Oleh: Desy Selviana
(Pustakawan)
Naskah kuno "Rapanna Arung Rioloé" menyuguhkan warisan kearifan lokal yang tak ternilai dari masyarakat Bugis-Makassar. Ditulis dalam bentuk pesan-pesan bijak kepada para pemimpin adat dan hakim, teks ini menjadi bukti bahwa hukum adat telah berperan sebagai pilar utama dalam mengatur kehidupan sosial masyarakat Bugis sejak masa lampau.
Hukum adat yang tercantum dalam naskah ini bukan sekadar aturan formal, melainkan panduan moral dan sosial yang berlandaskan logika, keadilan, dan rasa kemanusiaan. Masyarakat Bugis pada zamannya telah menerapkan sistem hukum yang kompleks dan sistematis, lengkap dengan mekanisme pembuktian, pertimbangan saksi, serta aturan tentang tanggung jawab dan hak.
Pembuktian Kasus Sihir dan Racun
Salah satu sorotan utama dalam naskah adalah cara masyarakat Bugis mengadili tuduhan meracuni atau menyantet. Proses pembuktian melibatkan saksi yang terpercaya dari kedua belah pihak—baik tertuduh maupun korban. Jika tertuduh memiliki alibi kuat, maka ia dibebaskan. Namun, apabila korban memiliki saksi yang melihat langsung tindakan mencurigakan, kasus tersebut disidangkan dengan serius.
Pendekatan ini menunjukkan bahwa masyarakat Bugis telah memahami pentingnya asas praduga tak bersalah dan pembuktian yang adil, bahkan dalam kasus yang sarat dengan unsur mistik.
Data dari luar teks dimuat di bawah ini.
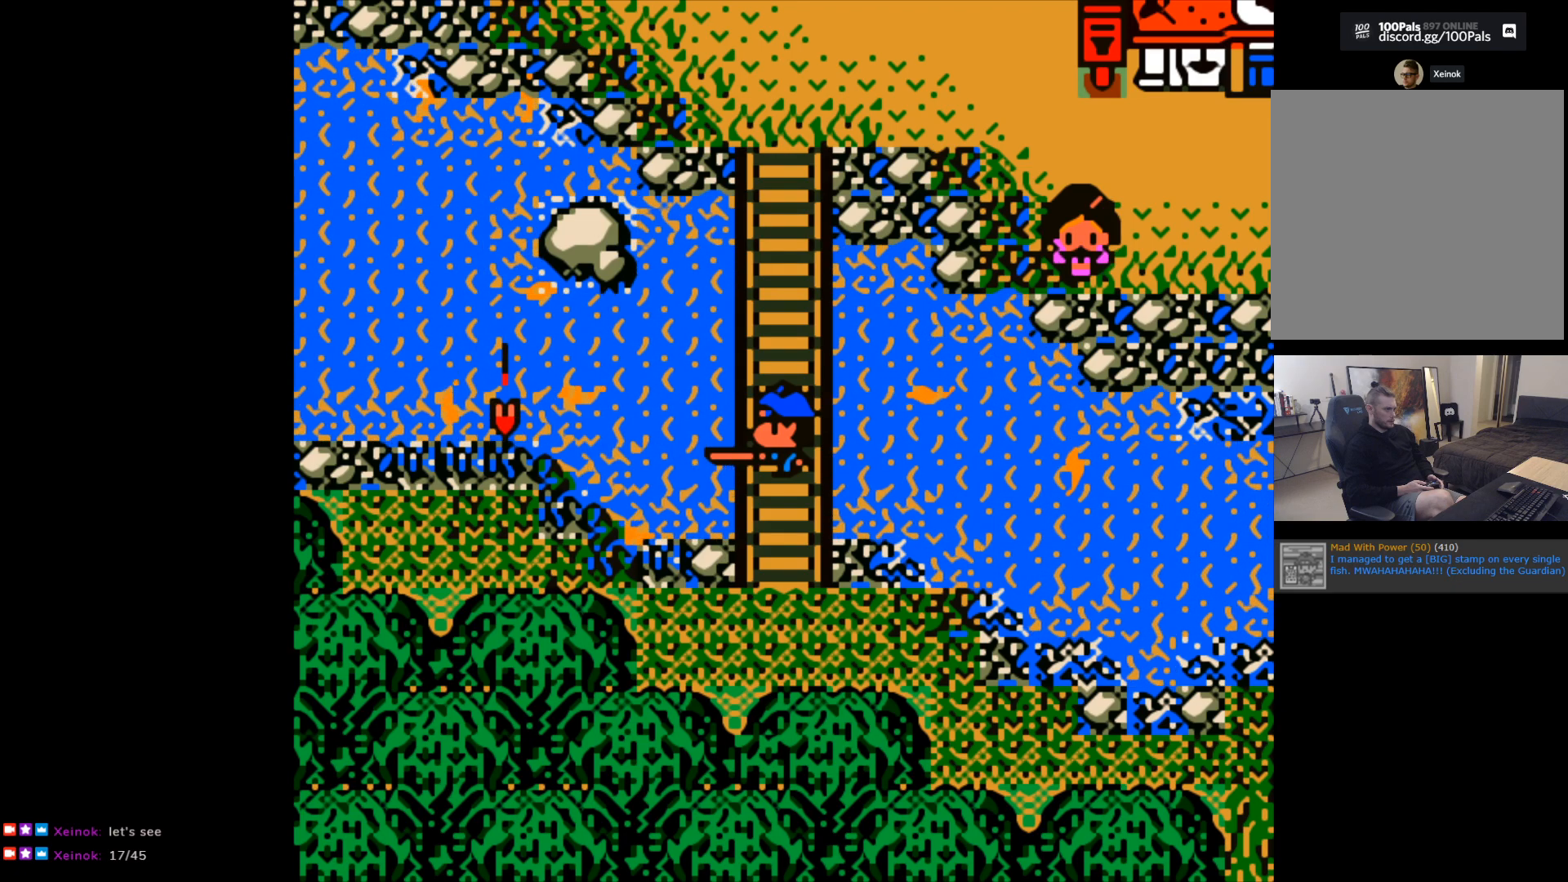
{"buttons": [], "left_stick": "center", "events": []}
Tentang Kepemilikan dan Harta Raja
Naskah juga menyoroti betapa sakralnya harta benda milik raja. Barang yang dicuri dan kemudian ditemukan kembali dapat menjadi dasar hukuman berat bagi pencuri. Harta raja, bahkan yang tampak sepele seperti jarum rusak, tetap dianggap tak ternilai harganya. Hanya raja yang memiliki wewenang untuk memberikan pengampunan.